Requirement -
Reproduce the data below, swapping "Correo" for "Email" wherever it occurs and keeping everything else unchanged.

Extracted information -

____________

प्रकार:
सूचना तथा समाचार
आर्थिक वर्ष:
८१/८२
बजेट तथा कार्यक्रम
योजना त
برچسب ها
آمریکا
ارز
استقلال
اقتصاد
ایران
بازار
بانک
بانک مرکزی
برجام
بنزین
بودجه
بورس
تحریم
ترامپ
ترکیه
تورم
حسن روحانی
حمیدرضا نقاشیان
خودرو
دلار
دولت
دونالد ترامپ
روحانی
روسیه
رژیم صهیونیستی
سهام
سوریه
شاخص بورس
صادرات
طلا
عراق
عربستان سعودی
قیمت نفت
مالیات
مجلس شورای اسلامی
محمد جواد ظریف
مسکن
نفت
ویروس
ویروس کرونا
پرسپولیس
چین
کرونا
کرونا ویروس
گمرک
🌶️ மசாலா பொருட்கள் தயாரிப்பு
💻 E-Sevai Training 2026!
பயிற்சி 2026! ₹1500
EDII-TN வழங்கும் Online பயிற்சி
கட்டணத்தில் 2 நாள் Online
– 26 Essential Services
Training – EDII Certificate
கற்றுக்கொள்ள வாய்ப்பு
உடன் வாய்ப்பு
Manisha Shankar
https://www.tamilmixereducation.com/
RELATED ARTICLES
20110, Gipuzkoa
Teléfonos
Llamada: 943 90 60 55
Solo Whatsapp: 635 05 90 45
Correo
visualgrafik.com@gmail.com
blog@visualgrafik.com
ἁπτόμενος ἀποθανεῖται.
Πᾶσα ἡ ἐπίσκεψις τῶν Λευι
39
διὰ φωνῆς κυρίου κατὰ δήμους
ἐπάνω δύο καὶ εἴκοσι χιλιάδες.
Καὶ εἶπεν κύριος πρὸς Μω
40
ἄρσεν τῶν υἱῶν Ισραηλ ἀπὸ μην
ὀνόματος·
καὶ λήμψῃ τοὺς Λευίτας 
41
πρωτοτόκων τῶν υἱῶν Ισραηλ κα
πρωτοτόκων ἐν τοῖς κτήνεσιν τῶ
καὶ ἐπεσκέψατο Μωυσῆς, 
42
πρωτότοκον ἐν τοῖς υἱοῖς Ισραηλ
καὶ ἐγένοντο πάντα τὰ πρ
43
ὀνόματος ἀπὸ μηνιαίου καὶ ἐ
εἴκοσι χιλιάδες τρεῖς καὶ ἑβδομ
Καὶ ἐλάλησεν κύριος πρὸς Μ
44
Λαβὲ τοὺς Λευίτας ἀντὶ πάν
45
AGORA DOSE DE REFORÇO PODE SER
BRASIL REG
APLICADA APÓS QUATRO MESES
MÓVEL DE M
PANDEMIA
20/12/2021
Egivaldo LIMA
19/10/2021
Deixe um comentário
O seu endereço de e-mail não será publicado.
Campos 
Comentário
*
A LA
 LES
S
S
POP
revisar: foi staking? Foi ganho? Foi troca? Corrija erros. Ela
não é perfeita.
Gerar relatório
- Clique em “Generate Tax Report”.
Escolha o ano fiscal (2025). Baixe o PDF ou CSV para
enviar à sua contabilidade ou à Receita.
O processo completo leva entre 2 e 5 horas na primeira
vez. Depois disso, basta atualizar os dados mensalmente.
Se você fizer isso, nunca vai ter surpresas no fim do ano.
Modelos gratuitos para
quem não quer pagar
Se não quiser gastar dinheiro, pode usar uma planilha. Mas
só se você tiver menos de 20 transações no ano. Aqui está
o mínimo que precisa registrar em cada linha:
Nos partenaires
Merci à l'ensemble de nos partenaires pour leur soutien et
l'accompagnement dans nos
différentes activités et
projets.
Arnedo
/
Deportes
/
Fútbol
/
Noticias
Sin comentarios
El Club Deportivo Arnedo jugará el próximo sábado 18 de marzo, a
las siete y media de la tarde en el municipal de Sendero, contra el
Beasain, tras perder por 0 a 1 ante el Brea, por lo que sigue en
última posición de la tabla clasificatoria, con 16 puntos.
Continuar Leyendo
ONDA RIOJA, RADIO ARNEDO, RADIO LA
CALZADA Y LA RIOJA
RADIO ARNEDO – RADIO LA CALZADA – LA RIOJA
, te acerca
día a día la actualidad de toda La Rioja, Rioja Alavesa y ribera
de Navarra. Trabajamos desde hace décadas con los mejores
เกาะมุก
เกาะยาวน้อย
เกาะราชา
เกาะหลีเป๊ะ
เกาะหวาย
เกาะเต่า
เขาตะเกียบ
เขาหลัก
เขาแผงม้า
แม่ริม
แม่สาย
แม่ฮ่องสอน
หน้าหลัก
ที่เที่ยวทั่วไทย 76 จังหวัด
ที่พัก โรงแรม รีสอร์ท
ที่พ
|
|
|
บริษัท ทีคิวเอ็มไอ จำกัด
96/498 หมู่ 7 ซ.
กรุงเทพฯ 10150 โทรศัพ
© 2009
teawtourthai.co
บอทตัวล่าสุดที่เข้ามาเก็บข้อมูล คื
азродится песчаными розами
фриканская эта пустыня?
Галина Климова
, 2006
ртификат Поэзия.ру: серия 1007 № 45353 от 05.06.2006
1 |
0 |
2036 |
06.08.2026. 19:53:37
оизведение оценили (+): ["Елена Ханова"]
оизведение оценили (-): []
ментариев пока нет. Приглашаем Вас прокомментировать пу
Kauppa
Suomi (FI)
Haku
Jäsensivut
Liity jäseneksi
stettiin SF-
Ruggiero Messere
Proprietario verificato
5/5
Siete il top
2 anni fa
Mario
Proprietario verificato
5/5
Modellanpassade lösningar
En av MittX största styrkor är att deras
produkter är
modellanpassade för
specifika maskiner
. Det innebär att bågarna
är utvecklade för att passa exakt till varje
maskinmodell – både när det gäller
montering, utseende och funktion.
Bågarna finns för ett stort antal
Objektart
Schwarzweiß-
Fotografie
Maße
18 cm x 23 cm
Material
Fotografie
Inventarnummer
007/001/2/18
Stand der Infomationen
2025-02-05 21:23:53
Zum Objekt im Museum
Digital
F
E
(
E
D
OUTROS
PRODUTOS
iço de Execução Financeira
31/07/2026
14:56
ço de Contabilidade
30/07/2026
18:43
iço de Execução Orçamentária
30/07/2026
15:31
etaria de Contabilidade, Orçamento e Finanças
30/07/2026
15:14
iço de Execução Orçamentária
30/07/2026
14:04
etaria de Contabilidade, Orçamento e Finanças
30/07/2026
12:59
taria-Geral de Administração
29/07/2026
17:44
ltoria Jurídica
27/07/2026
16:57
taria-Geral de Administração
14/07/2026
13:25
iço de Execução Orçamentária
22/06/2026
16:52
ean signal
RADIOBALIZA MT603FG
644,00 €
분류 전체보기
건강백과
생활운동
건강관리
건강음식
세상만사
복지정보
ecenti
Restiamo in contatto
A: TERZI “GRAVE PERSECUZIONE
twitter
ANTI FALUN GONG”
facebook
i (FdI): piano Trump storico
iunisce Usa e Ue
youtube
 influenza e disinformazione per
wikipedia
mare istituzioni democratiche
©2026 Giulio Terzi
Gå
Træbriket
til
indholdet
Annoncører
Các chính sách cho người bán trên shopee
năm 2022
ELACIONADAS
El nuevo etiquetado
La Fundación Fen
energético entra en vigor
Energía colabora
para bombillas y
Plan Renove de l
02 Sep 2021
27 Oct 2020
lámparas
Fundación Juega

____________

Answer section -
प्रकार:
सूचना तथा समाचार
आर्थिक वर्ष:
८१/८२
बजेट तथा कार्यक्रम
योजना त
برچسب ها
آمریکا
ارز
استقلال
اقتصاد
ایران
بازار
بانک
بانک مرکزی
برجام
بنزین
بودجه
بورس
تحریم
ترامپ
ترکیه
تورم
حسن روحانی
حمیدرضا نقاشیان
خودرو
دلار
دولت
دونالد ترامپ
روحانی
روسیه
رژیم صهیونیستی
سهام
سوریه
شاخص بورس
صادرات
طلا
عراق
عربستان سعودی
قیمت نفت
مالیات
مجلس شورای اسلامی
محمد جواد ظریف
مسکن
نفت
ویروس
ویروس کرونا
پرسپولیس
چین
کرونا
کرونا ویروس
گمرک
🌶️ மசாலா பொருட்கள் தயாரிப்பு
💻 E-Sevai Training 2026!
பயிற்சி 2026! ₹1500
EDII-TN வழங்கும் Online பயிற்சி
கட்டணத்தில் 2 நாள் Online
– 26 Essential Services
Training – EDII Certificate
கற்றுக்கொள்ள வாய்ப்பு
உடன் வாய்ப்பு
Manisha Shankar
https://www.tamilmixereducation.com/
RELATED ARTICLES
20110, Gipuzkoa
Teléfonos
Llamada: 943 90 60 55
Solo Whatsapp: 635 05 90 45
Email
visualgrafik.com@gmail.com
blog@visualgrafik.com
ἁπτόμενος ἀποθανεῖται.
Πᾶσα ἡ ἐπίσκεψις τῶν Λευι
39
διὰ φωνῆς κυρίου κατὰ δήμους
ἐπάνω δύο καὶ εἴκοσι χιλιάδες.
Καὶ εἶπεν κύριος πρὸς Μω
40
ἄρσεν τῶν υἱῶν Ισραηλ ἀπὸ μην
ὀνόματος·
καὶ λήμψῃ τοὺς Λευίτας 
41
πρωτοτόκων τῶν υἱῶν Ισραηλ κα
πρωτοτόκων ἐν τοῖς κτήνεσιν τῶ
καὶ ἐπεσκέψατο Μωυσῆς, 
42
πρωτότοκον ἐν τοῖς υἱοῖς Ισραηλ
καὶ ἐγένοντο πάντα τὰ πρ
43
ὀνόματος ἀπὸ μηνιαίου καὶ ἐ
εἴκοσι χιλιάδες τρεῖς καὶ ἑβδομ
Καὶ ἐλάλησεν κύριος πρὸς Μ
44
Λαβὲ τοὺς Λευίτας ἀντὶ πάν
45
AGORA DOSE DE REFORÇO PODE SER
BRASIL REG
APLICADA APÓS QUATRO MESES
MÓVEL DE M
PANDEMIA
20/12/2021
Egivaldo LIMA
19/10/2021
Deixe um comentário
O seu endereço de e-mail não será publicado.
Campos 
Comentário
*
A LA
 LES
S
S
POP
revisar: foi staking? Foi ganho? Foi troca? Corrija erros. Ela
não é perfeita.
Gerar relatório
- Clique em “Generate Tax Report”.
Escolha o ano fiscal (2025). Baixe o PDF ou CSV para
enviar à sua contabilidade ou à Receita.
O processo completo leva entre 2 e 5 horas na primeira
vez. Depois disso, basta atualizar os dados mensalmente.
Se você fizer isso, nunca vai ter surpresas no fim do ano.
Modelos gratuitos para
quem não quer pagar
Se não quiser gastar dinheiro, pode usar uma planilha. Mas
só se você tiver menos de 20 transações no ano. Aqui está
o mínimo que precisa registrar em cada linha:
Nos partenaires
Merci à l'ensemble de nos partenaires pour leur soutien et
l'accompagnement dans nos
différentes activités et
projets.
Arnedo
/
Deportes
/
Fútbol
/
Noticias
Sin comentarios
El Club Deportivo Arnedo jugará el próximo sábado 18 de marzo, a
las siete y media de la tarde en el municipal de Sendero, contra el
Beasain, tras perder por 0 a 1 ante el Brea, por lo que sigue en
última posición de la tabla clasificatoria, con 16 puntos.
Continuar Leyendo
ONDA RIOJA, RADIO ARNEDO, RADIO LA
CALZADA Y LA RIOJA
RADIO ARNEDO – RADIO LA CALZADA – LA RIOJA
, te acerca
día a día la actualidad de toda La Rioja, Rioja Alavesa y ribera
de Navarra. Trabajamos desde hace décadas con los mejores
เกาะมุก
เกาะยาวน้อย
เกาะราชา
เกาะหลีเป๊ะ
เกาะหวาย
เกาะเต่า
เขาตะเกียบ
เขาหลัก
เขาแผงม้า
แม่ริม
แม่สาย
แม่ฮ่องสอน
หน้าหลัก
ที่เที่ยวทั่วไทย 76 จังหวัด
ที่พัก โรงแรม รีสอร์ท
ที่พ
|
|
|
บริษัท ทีคิวเอ็มไอ จำกัด
96/498 หมู่ 7 ซ.
กรุงเทพฯ 10150 โทรศัพ
© 2009
teawtourthai.co
บอทตัวล่าสุดที่เข้ามาเก็บข้อมูล คื
азродится песчаными розами
фриканская эта пустыня?
Галина Климова
, 2006
ртификат Поэзия.ру: серия 1007 № 45353 от 05.06.2006
1 |
0 |
2036 |
06.08.2026. 19:53:37
оизведение оценили (+): ["Елена Ханова"]
оизведение оценили (-): []
ментариев пока нет. Приглашаем Вас прокомментировать пу
Kauppa
Suomi (FI)
Haku
Jäsensivut
Liity jäseneksi
stettiin SF-
Ruggiero Messere
Proprietario verificato
5/5
Siete il top
2 anni fa
Mario
Proprietario verificato
5/5
Modellanpassade lösningar
En av MittX största styrkor är att deras
produkter är
modellanpassade för
specifika maskiner
. Det innebär att bågarna
är utvecklade för att passa exakt till varje
maskinmodell – både när det gäller
montering, utseende och funktion.
Bågarna finns för ett stort antal
Objektart
Schwarzweiß-
Fotografie
Maße
18 cm x 23 cm
Material
Fotografie
Inventarnummer
007/001/2/18
Stand der Infomationen
2025-02-05 21:23:53
Zum Objekt im Museum
Digital
F
E
(
E
D
OUTROS
PRODUTOS
iço de Execução Financeira
31/07/2026
14:56
ço de Contabilidade
30/07/2026
18:43
iço de Execução Orçamentária
30/07/2026
15:31
etaria de Contabilidade, Orçamento e Finanças
30/07/2026
15:14
iço de Execução Orçamentária
30/07/2026
14:04
etaria de Contabilidade, Orçamento e Finanças
30/07/2026
12:59
taria-Geral de Administração
29/07/2026
17:44
ltoria Jurídica
27/07/2026
16:57
taria-Geral de Administração
14/07/2026
13:25
iço de Execução Orçamentária
22/06/2026
16:52
ean signal
RADIOBALIZA MT603FG
644,00 €
분류 전체보기
건강백과
생활운동
건강관리
건강음식
세상만사
복지정보
ecenti
Restiamo in contatto
A: TERZI “GRAVE PERSECUZIONE
twitter
ANTI FALUN GONG”
facebook
i (FdI): piano Trump storico
iunisce Usa e Ue
youtube
 influenza e disinformazione per
wikipedia
mare istituzioni democratiche
©2026 Giulio Terzi
Gå
Træbriket
til
indholdet
Annoncører
Các chính sách cho người bán trên shopee
năm 2022
ELACIONADAS
El nuevo etiquetado
La Fundación Fen
energético entra en vigor
Energía colabora
para bombillas y
Plan Renove de l
02 Sep 2021
27 Oct 2020
lámparas
Fundación Juega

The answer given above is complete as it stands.